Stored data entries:
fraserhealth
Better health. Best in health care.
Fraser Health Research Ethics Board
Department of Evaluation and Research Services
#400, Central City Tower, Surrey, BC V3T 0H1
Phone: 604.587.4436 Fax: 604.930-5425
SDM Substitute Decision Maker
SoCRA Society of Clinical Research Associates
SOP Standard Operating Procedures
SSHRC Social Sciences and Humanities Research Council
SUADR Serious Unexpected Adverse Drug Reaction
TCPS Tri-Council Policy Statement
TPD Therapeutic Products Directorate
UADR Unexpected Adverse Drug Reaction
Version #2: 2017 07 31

Work order: Say how many lines in the data hold the string "Reaction", and write nothing else.

Output for this exercise: 2